Por Lucas Machado ABRASEL
Contratação
de trabalhadores imigrantes cresce em bares e restaurantes e contribui para
resolver a falta de mão de obra qualificada no setor
Com a escassez
de mão de obra qualificada e o desafio de manter operações em alta, bares e
restaurantes de todo o Brasil vêm recorrendo à contratação de imigrantes
como uma solução viável e enriquecedora.
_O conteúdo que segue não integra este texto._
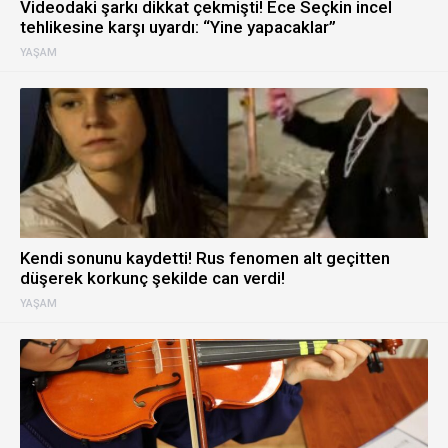
Videodaki şarkı dikkat çekmişti! Ece Seçkin incel
tehlikesine karşı uyardı: “Yine yapacaklar”
YAŞAM
Kendi sonunu kaydetti! Rus fenomen alt geçitten
düşerek korkunç şekilde can verdi!
YAŞAM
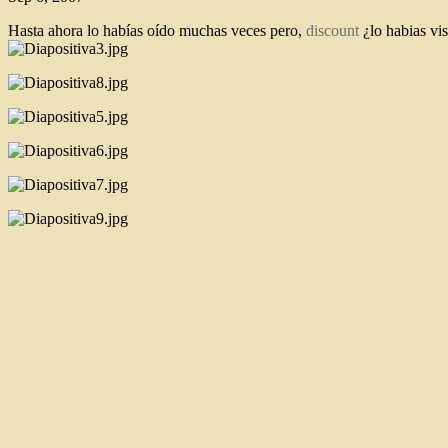
Hasta ahora lo habías oído muchas veces pero,
discount
¿lo habias vis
Além de atender a uma demanda urgente
do mercado, a presença desses profissionais contribui com diversidade cultural,
dedicação no dia a dia e novas formas de relacionamento no ambiente de
trabalho.
Dados do Boletim
das Migrações, do Ministério da Justiça e Segurança Pública, revelam que
mais de 203 mil imigrantes tiveram vínculos formais de emprego no Brasil
entre janeiro e agosto de 2024. A maior parte das admissões ocorreu nas regiões
Sudeste e Sul, onde também se concentram os maiores polos gastronômicos do
país.
Ao mesmo tempo,
uma pesquisa
feita pela Abrasel aponta que 90% dos empresários do setor de
alimentação fora do lar enfrentam dificuldades para contratar novos
funcionários. Entre os principais motivos estão a falta de qualificação e o
desinteresse pelas vagas oferecidas. Nesse contexto, abrir as portas para
trabalhadores imigrantes não só amplia o acesso à mão de obra, como reforça o
compromisso social dos negócios.
Exemplo de sucesso
na maior cidade do país
Na capital
paulista, a empresária Lilian Maia, proprietária do restaurante Esquina
Grill do Fuad, conta com quatro funcionários da Guiné-Bissau em sua equipe.
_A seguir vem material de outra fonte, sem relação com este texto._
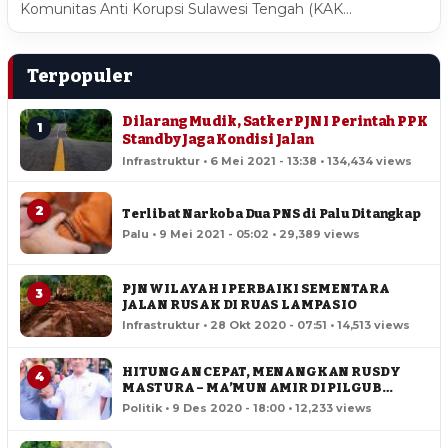
Komunitas Anti Korupsi Sulawesi Tengah (KAK…
Terpopuler
Dilarang Mudik, Satker PJN I Perintah PPK
1
Standby Jaga Kondisi Jalan
Infrastruktur • 6 Mei 2021 - 13:38 • 134,434 views
2
Terlibat Narkoba Dua PNS di Palu Ditangkap
Palu • 9 Mei 2021 - 05:02 • 29,389 views
PJN WILAYAH I PERBAIKI SEMENTARA
3
JALAN RUSAK DI RUAS LAMPASIO
Infrastruktur • 28 Okt 2020 - 07:51 • 14,513 views
HITUNGAN CEPAT, MENANGKAN RUSDY
4
MASTURA – MA’MUN AMIR DI PILGUB
SULTENG
Politik • 9 Des 2020 - 18:00 • 12,233 views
A experiência começou em 2015, quando Lilian recebeu a indicação de uma ONG que
apoiava imigrantes africanos. O histórico pessoal foi determinante: após viver
na Austrália como estudante e imigrante, ela fez questão de retribuir a
acolhida que recebeu no exterior.
“Eu sabia como
era difícil morar fora, sem família e sem falar a língua. Por isso, quis dar
essa chance aqui no restaurante”, afirma. Os desafios iniciais envolveram
adaptação cultural e de costumes, como o idioma com sotaque e dialeto próprios,
além da alimentação com regras religiosas. Com respeito e flexibilidade, a
equipe encontrou um caminho comum. Um dos colaboradores, por exemplo, se tornou
líder de cozinha.
Para Lilian, a
contratação de imigrantes tem gerado aprendizados constantes. “A gente aprende
a respeitar o diferente. Aprende a conviver com outras verdades. Eles são extremamente
gratos e comprometidos”, diz. O restaurante passou a incluir pausas para
orações e a adaptar processos internos, sem prejuízo à rotina. “Eles querem
trabalhar, aprender, crescer. E o cliente percebe esse cuidado.”
De Portugal
ao Amapá
Já em Macapá
(AP), a presença do imigrante acontece do outro lado do balcão. O português Rui
Ferreira, engenheiro de formação, chegou ao Brasil em 2011. Após quase uma
década vivendo no país, decidiu abrir o Casa Lisboa, restaurante voltado
à culinária
tradicional portuguesa. A iniciativa preencheu uma lacuna na gastronomia da
cidade.
“Se eu tivesse
vindo direto de Portugal para empreender em restaurante, teria sido mais
difícil. Mas fui me adaptando com o tempo, mantendo a essência da cultura
portuguesa”, diz. Para ele, o cardápio e a organização refletem suas origens,
mas o atendimento se molda ao gosto local. A proposta foi bem recebida e caiu
no gosto do público amapaense, que aprovou o diferencial.
Ganhos para
os dois lados
A inserção de
imigrantes no mercado de alimentação fora do lar não apenas fortalece as
operações dos estabelecimentos, mas contribui para a construção de uma cultura
mais acolhedora e diversa. Em um setor onde o atendimento, o sabor e a
experiência fazem toda a diferença, contar com profissionais comprometidos e
gratos pela oportunidade pode ser um diferencial competitivo.
A recomendação
dos empresários entrevistados é clara: com respeito, escuta e disposição para
se adaptar, é possível transformar as diferenças em força. Ao mesmo tempo,
promover oportunidades de trabalho para quem veio de longe é um gesto que une
propósito e resultado — o que beneficia tanto o negócio quanto a sociedade.